Miami City Commissioners voted Thursday evening to declare the 70-year-old St. Jude Melkite Catholic Church on Brickell Avenue a historic building, despite vociferous objections from church leaders and an appeals court ruling that had overturned a previous commission vote.
The contentious battle has divided the church’s congregation. Dozens of parishioners spoke in favor and against the recommendation of city of Miami staff to designate the church at 1501 Brickell Avenue a historic site because of its architectural aesthetics.
“Its architectural significance outweighs its cultural and religious significance,” Megan Cross Schmitt, Miami’s preservation officer, told city commissioners. “It’s a strong example of a Romanesque church.”
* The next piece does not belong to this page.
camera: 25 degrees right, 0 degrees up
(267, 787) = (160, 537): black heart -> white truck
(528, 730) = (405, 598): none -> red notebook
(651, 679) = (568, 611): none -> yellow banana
The church members supporting the designation have claimed church leaders don’t want St. Jude declared historic because it would make it harder to sell the property’s development rights. However, St. Jude’s bishop Rev. Nicholas J. Samra, church pastor Rev. Damon Geiger, and church attorney Amy Boulris argued that the historic designation would hamper the Greek Catholic parish’s ability to renovate and remodel the church for religious purposes.
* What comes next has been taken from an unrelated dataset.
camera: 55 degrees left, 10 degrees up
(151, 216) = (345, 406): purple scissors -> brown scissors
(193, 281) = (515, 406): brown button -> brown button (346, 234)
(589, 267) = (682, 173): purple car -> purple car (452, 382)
“Our primary concern is the burden the historic designation places on religious use,” Boulris said, noting the designation would make it more expensive and more difficult to make renovations to the church that are more in line with Melkite Catholicism.
“The Melkite tradition has prevalent use of domes,” Boulris said. “So one day, if [St. Jude] has the money, they may want to change the dome.” She also warned that the church could lose its insurance or be forced to pay higher premiums if the property is designated historic.
“St. Jude has been advised by an insurance agent that it should be concerned about this,” Boulris said.
Boulris, as well as experts hired by St. Jude, claimed that Schmitt had failed to provide enough evidence to show that the church’s architecture outweighed its religious use.
Built in 1946, St. Jude was originally founded as the Chapel of the Academy of Assumption by the Archdiocese of Miami and served as refugee center for some Cuban exiles in the 1960s, including children who were part of Operation Pedro Pan. The Melkite Greek Catholic Church purchased the property in 1978.
The battle over the historic designation began two years ago when the city commission initially voted in favor of protecting the church building. However in 2014, a panel of 11th Circuit Court judges overruled the city’s historic designation of the church, stating Miami officials used faulty reasoning to conclude the structure had historic value. “The record before us is devoid of any comparative analysis of St. Jude’s religious importance versus its historical and architectural importance,” Judge Miguel de la O wrote. “This failure is fatal under the [city’s] ordinance and compels us to conclude that the city did not follow the essential requirements of the law.”
At the city commission meeting, the church leaders and their attorney argued city staff had not presented any new evidence that would warrant going against the appeals court ruling. “None of this outweighs the religious significance of the church,” Boulris said.
After nearly five hours of debate, city commissioners voted 4 to 1 to redesignate St. Jude a historic building. Commissioner Keon Hardemon was the lone no vote.